[[ DATA PROVIDED open ]]
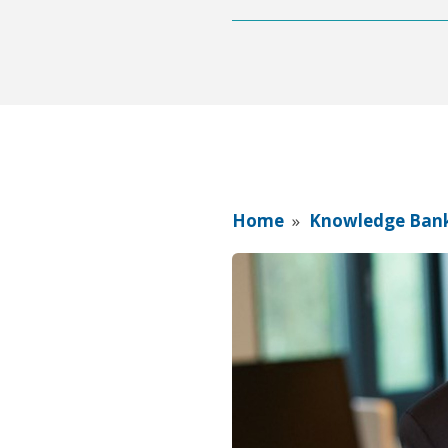
Home
»
Knowledge Ban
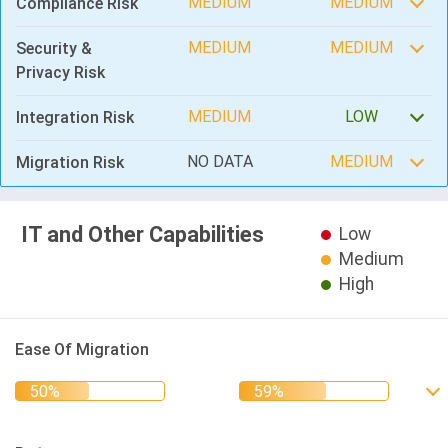
MEDIUM
MEDIUM
Compliance Risk
MEDIUM
MEDIUM
Security &
Privacy Risk
MEDIUM
LOW
Integration Risk
NO DATA
MEDIUM
Migration Risk
IT and Other Capabilities
Low
Medium
High
Ease Of Migration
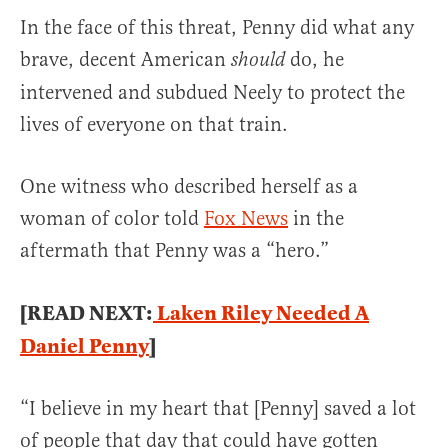
In the face of this threat, Penny did what any
brave, decent American
do, he
should
intervened and subdued Neely to protect the
lives of everyone on that train.
One witness who described herself as a
woman of color told
Fox News
in the
aftermath that Penny was a “hero.”
[READ NEXT:
Laken Riley Needed A
Daniel Penny
]
“I believe in my heart that [Penny] saved a lot
of people that day that could have gotten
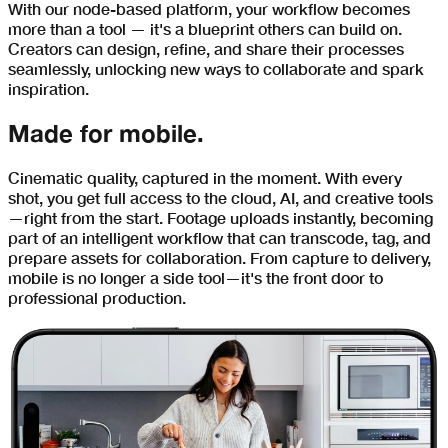
With our node-based platform, your workflow becomes
more than a tool — it's a blueprint others can build on.
Creators can design, refine, and share their processes
seamlessly, unlocking new ways to collaborate and spark
inspiration.
Made for mobile.
Cinematic quality, captured in the moment. With every
shot, you get full access to the cloud, AI, and creative tools
—right from the start. Footage uploads instantly, becoming
part of an intelligent workflow that can transcode, tag, and
prepare assets for collaboration. From capture to delivery,
mobile is no longer a side tool—it's the front door to
professional production.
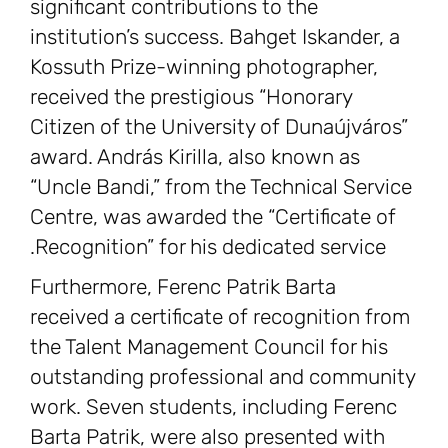
significant contributions to the
institution’s success. Bahget Iskander, a
Kossuth Prize-winning photographer,
received the prestigious “Honorary
Citizen of the University of Dunaújváros”
award. András Kirilla, also known as
“Uncle Bandi,” from the Technical Service
Centre, was awarded the “Certificate of
Recognition” for his dedicated service.
Furthermore, Ferenc Patrik Barta
received a certificate of recognition from
the Talent Management Council for his
outstanding professional and community
work. Seven students, including Ferenc
Barta Patrik, were also presented with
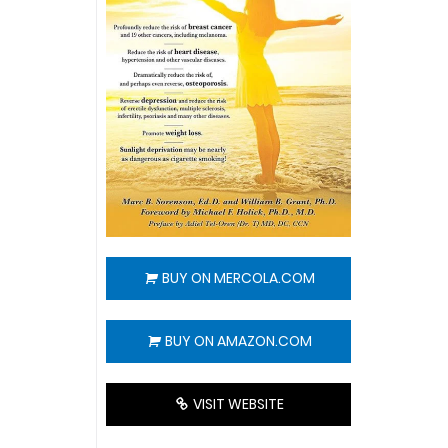
BUY ON MERCOLA.COM
BUY ON AMAZON.COM
VISIT WEBSITE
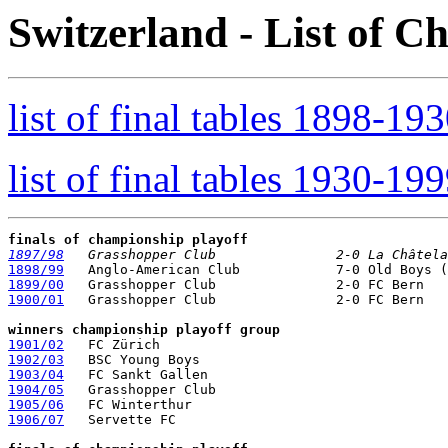
Switzerland - List of 
list of final tables 1898-19
list of final tables 1930-19
finals of championship playoff
1897/98
   Grasshopper Club               2-0 La Châtela
1898/99
1899/00
1900/01
   Grasshopper Club               2-0 FC Bern

winners championship playoff group
1901/02
1902/03
1903/04
1904/05
1905/06
1906/07
   Servette FC
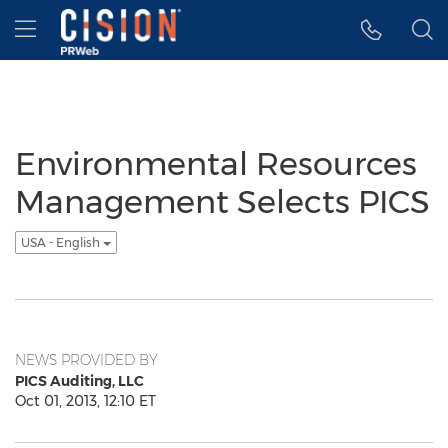
Accessibility Statement
Skip Navigation
Hamburger menu
Environmental Resources
Management Selects PICS
USA - English
NEWS PROVIDED BY
PICS Auditing, LLC
Oct 01, 2013, 12:10 ET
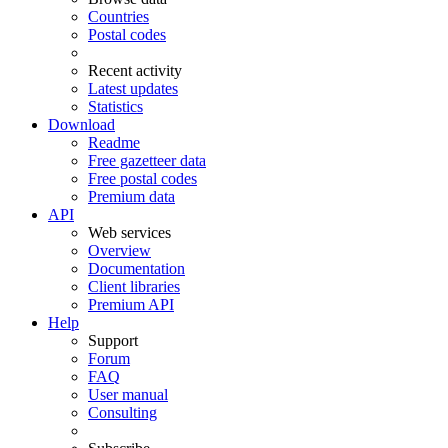
Countries
Postal codes
Recent activity
Latest updates
Statistics
Download
Readme
Free gazetteer data
Free postal codes
Premium data
API
Web services
Overview
Documentation
Client libraries
Premium API
Help
Support
Forum
FAQ
User manual
Consulting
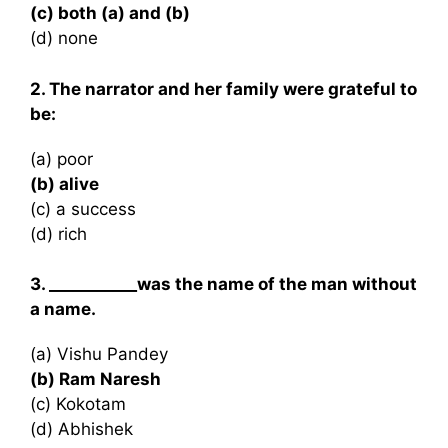
(c) both (a) and (b)
(d) none
2. The narrator and her family were grateful to
be:
(a) poor
(b) alive
(c) a success
(d) rich
3. ___________was the name of the man without
a name.
(a) Vishu Pandey
(b) Ram Naresh
(c) Kokotam
(d) Abhishek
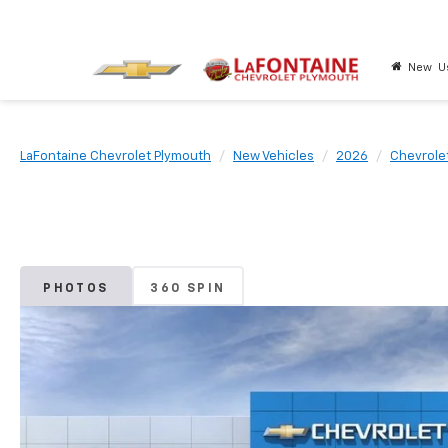
New
U
LaFontaine Chevrolet Plymouth
New Vehicles
2026
Chevrole
PHOTOS
360 SPIN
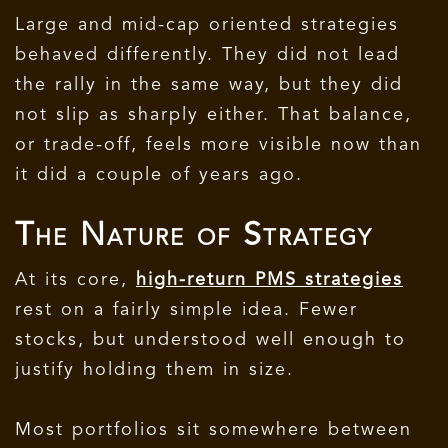
Large and mid-cap oriented strategies
behaved differently. They did not lead
the rally in the same way, but they did
not slip as sharply either. That balance,
or trade-off, feels more visible now than
it did a couple of years ago.
The Nature of Strategy
At its core,
high-return PMS strategies
rest on a fairly simple idea. Fewer
stocks, but understood well enough to
justify holding them in size.
Most portfolios sit somewhere between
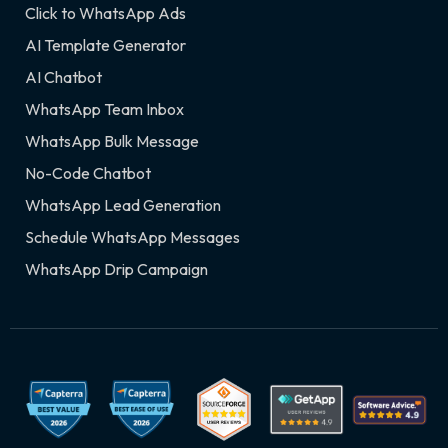
Click to WhatsApp Ads
AI Template Generator
AI Chatbot
WhatsApp Team Inbox
WhatsApp Bulk Message
No-Code Chatbot
WhatsApp Lead Generation
Schedule WhatsApp Messages
WhatsApp Drip Campaign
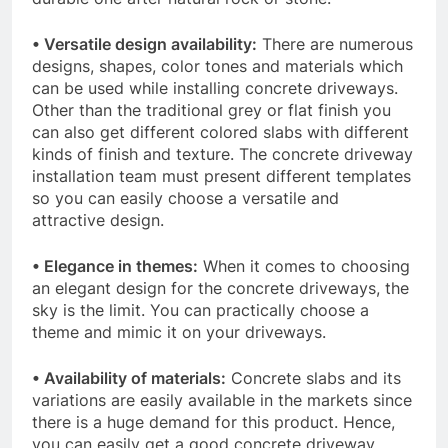
• Versatile design availability:
There are numerous
designs, shapes, color tones and materials which
can be used while installing concrete driveways.
Other than the traditional grey or flat finish you
can also get different colored slabs with different
kinds of finish and texture. The concrete driveway
installation team must present different templates
so you can easily choose a versatile and
attractive design.
• Elegance in themes:
When it comes to choosing
an elegant design for the concrete driveways, the
sky is the limit. You can practically choose a
theme and mimic it on your driveways.
• Availability of materials:
Concrete slabs and its
variations are easily available in the markets since
there is a huge demand for this product. Hence,
you can easily get a good concrete driveway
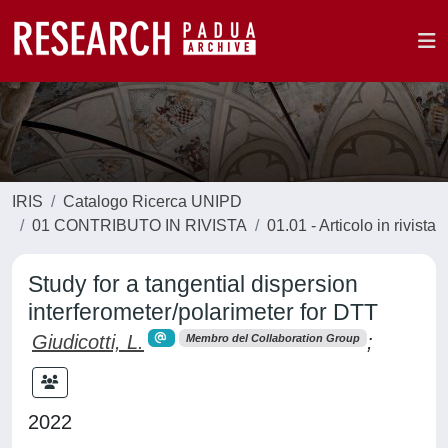
IRIS
Catalogo Ricerca UNIPD
01 CONTRIBUTO IN RIVISTA
01.01 - Articolo in rivista
Study for a tangential dispersion
interferometer/polarimeter for DTT
Giudicotti, L.
;
Membro del Collaboration Group
2022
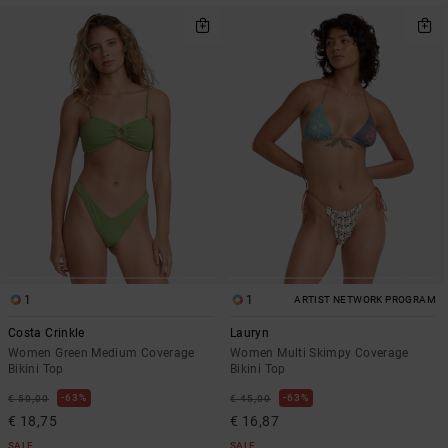
1
1
ARTIST NETWORK PROGRAM
Costa Crinkle
Lauryn
Women Green Medium Coverage
Women Multi Skimpy Coverage
Bikini Top
Bikini Top
63%
63%
€ 50,00
€ 45,00
€ 18,75
€ 16,87
SALE
SALE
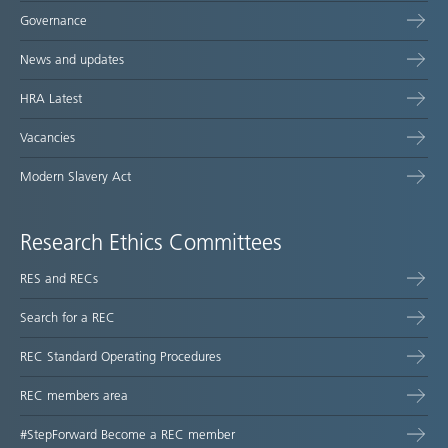
Governance
News and updates
HRA Latest
Vacancies
Modern Slavery Act
Research Ethics Committees
RES and RECs
Search for a REC
REC Standard Operating Procedures
REC members area
#StepForward Become a REC member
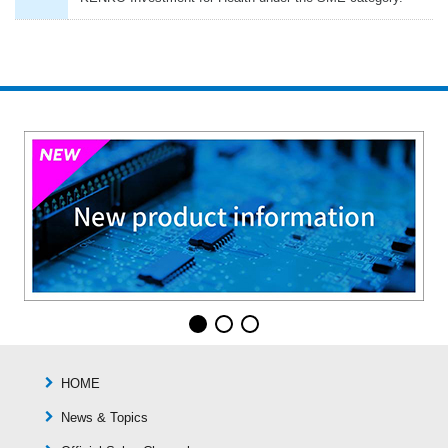
HOME
News & Topics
[[ DATA PROVIDED closed ]]
YOUR OBJECTIVE: Update the part of the items that opens with the line containing "Click to WhatsApp Ads" and closes with the line containing "you can easily get a good concrete driveway", putting "Telegram" wherever "WhatsApp" appears and keeping everything else the same. Leave the pictures out of your answer.

RESPONSE BOX:
Click to Telegram Ads
AI Template Generator
AI Chatbot
Telegram Team Inbox
Telegram Bulk Message
No-Code Chatbot
Telegram Lead Generation
Schedule Telegram Messages
Telegram Drip Campaign
• Versatile design availability:
There are numerous
designs, shapes, color tones and materials which
can be used while installing concrete driveways.
Other than the traditional grey or flat finish you
can also get different colored slabs with different
kinds of finish and texture. The concrete driveway
installation team must present different templates
so you can easily choose a versatile and
attractive design.
• Elegance in themes:
When it comes to choosing
an elegant design for the concrete driveways, the
sky is the limit. You can practically choose a
theme and mimic it on your driveways.
• Availability of materials:
Concrete slabs and its
variations are easily available in the markets since
there is a huge demand for this product. Hence,
you can easily get a good concrete driveway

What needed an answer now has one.